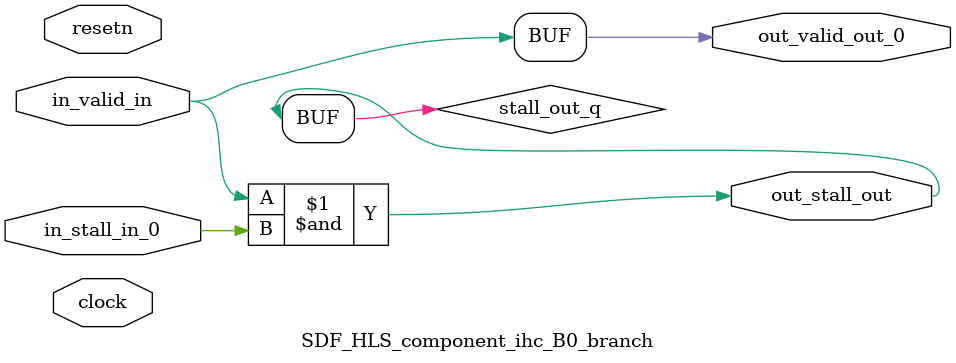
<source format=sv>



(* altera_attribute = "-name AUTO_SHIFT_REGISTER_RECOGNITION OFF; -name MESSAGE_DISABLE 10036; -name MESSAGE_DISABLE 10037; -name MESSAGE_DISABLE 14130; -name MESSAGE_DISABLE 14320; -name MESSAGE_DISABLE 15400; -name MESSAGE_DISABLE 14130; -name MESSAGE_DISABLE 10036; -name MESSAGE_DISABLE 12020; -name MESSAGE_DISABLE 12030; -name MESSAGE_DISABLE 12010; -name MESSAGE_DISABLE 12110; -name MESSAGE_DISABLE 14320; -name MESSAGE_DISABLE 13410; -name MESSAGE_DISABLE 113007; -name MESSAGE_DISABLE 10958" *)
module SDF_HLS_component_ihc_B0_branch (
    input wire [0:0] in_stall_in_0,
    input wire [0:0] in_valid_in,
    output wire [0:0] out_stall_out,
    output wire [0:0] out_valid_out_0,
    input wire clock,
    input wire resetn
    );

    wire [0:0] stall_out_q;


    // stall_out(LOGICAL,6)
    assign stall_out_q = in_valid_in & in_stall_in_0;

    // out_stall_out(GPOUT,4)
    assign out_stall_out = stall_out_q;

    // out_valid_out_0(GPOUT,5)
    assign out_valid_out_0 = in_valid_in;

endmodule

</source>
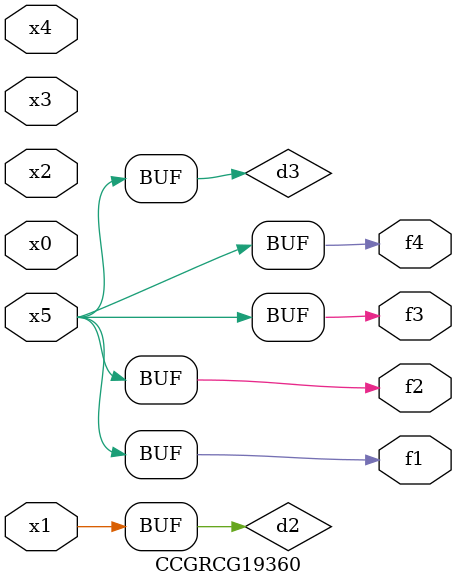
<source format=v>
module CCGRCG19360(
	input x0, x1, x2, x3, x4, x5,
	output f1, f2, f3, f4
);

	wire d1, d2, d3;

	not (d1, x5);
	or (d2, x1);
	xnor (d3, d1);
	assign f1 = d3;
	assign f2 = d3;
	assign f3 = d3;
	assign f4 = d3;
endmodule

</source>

◆ **Required work**:
For each line above that includes "wire", copy the line.

◆ **Result of this task**:
    input wire [0:0] in_stall_in_0,
    input wire [0:0] in_valid_in,
    output wire [0:0] out_stall_out,
    output wire [0:0] out_valid_out_0,
    input wire clock,
    input wire resetn
    wire [0:0] stall_out_q;
	wire d1, d2, d3;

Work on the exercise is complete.